Consigne 1
Recopiez le passage du texte sur l'avortement allant de « Encore trop de » à « grossesse [1] . », en remplaçant « Belgique » par « France ».
Consigne 2
Réécrivez sous forme de liste le paragraphe du texte sur l'avortement qui commence par « Le nombre d'IVG est stable », en conservant ses faits principaux.

Texte à lire
Encore trop de femmes* n’ont pas accès à l’avortement en Belgique
Allonger le délai légal à 18 semaines n’augmentera pas le nombre de demandes d’interruptions volontaires de grossesse. En Belgique, la majorité des femmes* avortent autour de 7 semaines de grossesse, c’est-à-dire le plus rapidement possible à partir du moment où elles découvrent qu’elles sont enceintes sans l’avoir désiré. A l’échelle internationale, ces chiffres se vérifient : même dans les pays qui bénéficient d’une loi plus généreuse (comme au Canada où il n’existe pas de délai limite), 89% des avortements sont pratiqués avant 12 semaines de grossesse [1] .
Le nombre d’IVG est stable depuis plusieurs années (en moyenne 18 800 avortements par an entre 2011 et 2017) et il ne bondira pas avec cette nouvelle loi : celle-ci permettra seulement de mieux accueillir et accompagner les 500 femmes* qui, tous les ans, se voient contraintes d’aller à l’étranger pour interrompre leur grossesse. Étendre le délai permettrait simplement d’accompagner ces femmes* en Belgique, avec considération pour le vécu singulier de chacune.
« En cette journée internationale de lutte, nous rappelons qu’il est essentiel de protéger et garantir les droits des femmes* à disposer de leurs corps et de leurs vies »

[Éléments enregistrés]
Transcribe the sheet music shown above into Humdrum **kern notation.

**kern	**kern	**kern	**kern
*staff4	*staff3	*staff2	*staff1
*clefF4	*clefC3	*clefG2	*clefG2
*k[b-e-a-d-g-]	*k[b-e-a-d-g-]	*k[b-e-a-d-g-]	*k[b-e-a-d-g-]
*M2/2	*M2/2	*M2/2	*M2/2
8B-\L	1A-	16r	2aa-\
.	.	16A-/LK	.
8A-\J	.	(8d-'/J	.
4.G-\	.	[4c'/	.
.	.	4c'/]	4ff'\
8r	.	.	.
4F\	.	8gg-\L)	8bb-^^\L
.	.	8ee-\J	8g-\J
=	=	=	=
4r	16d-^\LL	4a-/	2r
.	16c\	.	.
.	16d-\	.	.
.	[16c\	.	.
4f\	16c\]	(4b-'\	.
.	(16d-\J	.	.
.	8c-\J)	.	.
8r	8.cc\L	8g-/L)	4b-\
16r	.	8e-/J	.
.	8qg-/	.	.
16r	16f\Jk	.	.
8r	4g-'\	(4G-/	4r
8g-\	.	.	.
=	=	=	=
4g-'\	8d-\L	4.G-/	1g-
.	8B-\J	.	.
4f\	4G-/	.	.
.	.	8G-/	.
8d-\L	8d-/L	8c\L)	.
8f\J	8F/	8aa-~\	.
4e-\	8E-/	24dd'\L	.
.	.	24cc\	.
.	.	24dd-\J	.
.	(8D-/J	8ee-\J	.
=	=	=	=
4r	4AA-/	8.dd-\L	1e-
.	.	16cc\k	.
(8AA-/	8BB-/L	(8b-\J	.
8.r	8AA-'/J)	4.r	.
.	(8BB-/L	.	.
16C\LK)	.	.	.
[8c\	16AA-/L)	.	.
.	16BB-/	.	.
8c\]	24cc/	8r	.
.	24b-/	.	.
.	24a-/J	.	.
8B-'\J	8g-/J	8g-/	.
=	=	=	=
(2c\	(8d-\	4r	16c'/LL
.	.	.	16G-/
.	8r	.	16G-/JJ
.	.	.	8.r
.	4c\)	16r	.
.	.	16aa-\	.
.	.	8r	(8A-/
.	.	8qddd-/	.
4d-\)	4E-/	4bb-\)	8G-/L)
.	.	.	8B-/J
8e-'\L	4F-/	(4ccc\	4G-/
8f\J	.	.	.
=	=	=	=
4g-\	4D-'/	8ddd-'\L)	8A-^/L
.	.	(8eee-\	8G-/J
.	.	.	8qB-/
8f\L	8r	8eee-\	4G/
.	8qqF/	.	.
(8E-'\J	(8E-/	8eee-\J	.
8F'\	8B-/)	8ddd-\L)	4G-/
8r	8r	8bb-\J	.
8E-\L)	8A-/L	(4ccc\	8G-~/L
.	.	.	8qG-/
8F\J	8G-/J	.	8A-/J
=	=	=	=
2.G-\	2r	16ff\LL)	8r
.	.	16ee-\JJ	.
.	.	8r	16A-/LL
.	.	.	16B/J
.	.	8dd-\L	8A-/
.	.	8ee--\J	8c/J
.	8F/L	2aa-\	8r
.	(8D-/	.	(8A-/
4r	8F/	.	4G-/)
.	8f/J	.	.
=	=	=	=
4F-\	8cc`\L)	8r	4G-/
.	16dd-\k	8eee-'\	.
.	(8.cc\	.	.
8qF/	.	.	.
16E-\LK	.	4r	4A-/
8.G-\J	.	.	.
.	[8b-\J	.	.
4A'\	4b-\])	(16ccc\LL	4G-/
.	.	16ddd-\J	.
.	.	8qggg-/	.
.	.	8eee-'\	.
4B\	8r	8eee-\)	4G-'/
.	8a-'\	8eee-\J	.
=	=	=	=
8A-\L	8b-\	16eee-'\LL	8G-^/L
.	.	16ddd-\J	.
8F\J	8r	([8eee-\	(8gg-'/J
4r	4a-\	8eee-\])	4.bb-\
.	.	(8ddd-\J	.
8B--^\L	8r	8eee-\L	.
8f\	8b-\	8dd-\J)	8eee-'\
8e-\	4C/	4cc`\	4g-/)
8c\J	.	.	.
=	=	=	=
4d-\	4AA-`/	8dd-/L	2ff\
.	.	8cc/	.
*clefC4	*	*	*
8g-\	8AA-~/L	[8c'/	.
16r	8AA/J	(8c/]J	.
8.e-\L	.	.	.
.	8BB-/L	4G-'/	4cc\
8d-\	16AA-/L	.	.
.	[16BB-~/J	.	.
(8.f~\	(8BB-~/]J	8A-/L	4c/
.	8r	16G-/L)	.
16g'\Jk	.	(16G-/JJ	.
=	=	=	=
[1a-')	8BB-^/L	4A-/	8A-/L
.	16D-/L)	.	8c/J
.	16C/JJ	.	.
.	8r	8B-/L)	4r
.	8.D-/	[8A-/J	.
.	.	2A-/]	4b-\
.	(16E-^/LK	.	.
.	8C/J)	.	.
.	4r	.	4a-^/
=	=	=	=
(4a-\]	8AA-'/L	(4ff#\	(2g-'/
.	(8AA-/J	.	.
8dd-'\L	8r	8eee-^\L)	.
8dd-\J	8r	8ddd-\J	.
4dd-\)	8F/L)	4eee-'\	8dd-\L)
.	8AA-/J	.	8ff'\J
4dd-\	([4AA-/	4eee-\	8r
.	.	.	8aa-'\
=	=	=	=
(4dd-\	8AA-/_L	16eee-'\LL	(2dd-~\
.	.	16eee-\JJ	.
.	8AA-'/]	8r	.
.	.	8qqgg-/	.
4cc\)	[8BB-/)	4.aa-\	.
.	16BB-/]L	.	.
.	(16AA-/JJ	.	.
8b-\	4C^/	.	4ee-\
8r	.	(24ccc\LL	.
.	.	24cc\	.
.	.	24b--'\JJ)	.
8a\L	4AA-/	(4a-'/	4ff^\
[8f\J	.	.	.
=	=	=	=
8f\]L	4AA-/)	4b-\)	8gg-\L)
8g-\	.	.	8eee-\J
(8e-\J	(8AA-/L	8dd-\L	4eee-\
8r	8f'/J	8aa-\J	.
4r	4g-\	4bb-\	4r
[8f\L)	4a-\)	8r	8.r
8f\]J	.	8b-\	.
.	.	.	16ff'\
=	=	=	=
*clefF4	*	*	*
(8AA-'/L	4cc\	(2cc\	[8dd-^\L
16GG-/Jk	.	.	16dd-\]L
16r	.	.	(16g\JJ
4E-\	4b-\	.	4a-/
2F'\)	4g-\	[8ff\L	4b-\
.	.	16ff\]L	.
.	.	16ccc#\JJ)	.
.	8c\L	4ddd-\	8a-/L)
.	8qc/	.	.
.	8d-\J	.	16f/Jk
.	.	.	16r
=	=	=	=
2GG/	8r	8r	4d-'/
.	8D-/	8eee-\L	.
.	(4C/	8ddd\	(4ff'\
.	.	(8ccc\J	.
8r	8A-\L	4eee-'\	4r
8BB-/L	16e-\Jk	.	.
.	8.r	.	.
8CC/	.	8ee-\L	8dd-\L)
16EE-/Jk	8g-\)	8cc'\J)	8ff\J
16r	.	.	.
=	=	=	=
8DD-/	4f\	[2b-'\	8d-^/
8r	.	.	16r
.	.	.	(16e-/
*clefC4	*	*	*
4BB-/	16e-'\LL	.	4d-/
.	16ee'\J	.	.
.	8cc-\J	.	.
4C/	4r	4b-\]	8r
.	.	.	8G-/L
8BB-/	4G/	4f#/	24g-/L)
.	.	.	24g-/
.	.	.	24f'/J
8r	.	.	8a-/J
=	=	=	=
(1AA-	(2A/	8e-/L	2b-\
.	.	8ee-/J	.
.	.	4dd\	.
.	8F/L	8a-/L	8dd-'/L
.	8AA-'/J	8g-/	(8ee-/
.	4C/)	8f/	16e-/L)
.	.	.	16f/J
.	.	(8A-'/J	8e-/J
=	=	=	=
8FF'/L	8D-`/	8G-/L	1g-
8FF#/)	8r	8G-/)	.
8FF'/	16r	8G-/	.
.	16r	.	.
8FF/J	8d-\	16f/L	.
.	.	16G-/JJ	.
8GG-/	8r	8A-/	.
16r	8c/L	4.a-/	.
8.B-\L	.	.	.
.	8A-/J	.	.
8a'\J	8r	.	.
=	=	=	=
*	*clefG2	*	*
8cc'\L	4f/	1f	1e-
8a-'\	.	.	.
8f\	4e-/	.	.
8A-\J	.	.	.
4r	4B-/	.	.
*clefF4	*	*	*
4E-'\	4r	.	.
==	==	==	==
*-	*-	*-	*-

Réponse 1
Encore trop de femmes* n’ont pas accès à l’avortement en France
Allonger le délai légal à 18 semaines n’augmentera pas le nombre de demandes d’interruptions volontaires de grossesse. En France, la majorité des femmes* avortent autour de 7 semaines de grossesse, c’est-à-dire le plus rapidement possible à partir du moment où elles découvrent qu’elles sont enceintes sans l’avoir désiré. A l’échelle internationale, ces chiffres se vérifient : même dans les pays qui bénéficient d’une loi plus généreuse (comme au Canada où il n’existe pas de délai limite), 89% des avortements sont pratiqués avant 12 semaines de grossesse [1] .

Réponse 2
- Le nombre d'IVG est stable depuis plusieurs années : en moyenne 18 800 avortements par an entre 2011 et 2017.
- Ce nombre ne bondira pas avec la nouvelle loi.
- Celle-ci permettra de mieux accueillir et accompagner les 500 femmes* contraintes chaque année d'aller à l'étranger pour interrompre leur grossesse.
- Étendre le délai permettrait d'accompagner ces femmes* en Belgique, avec considération pour le vécu singulier de chacune.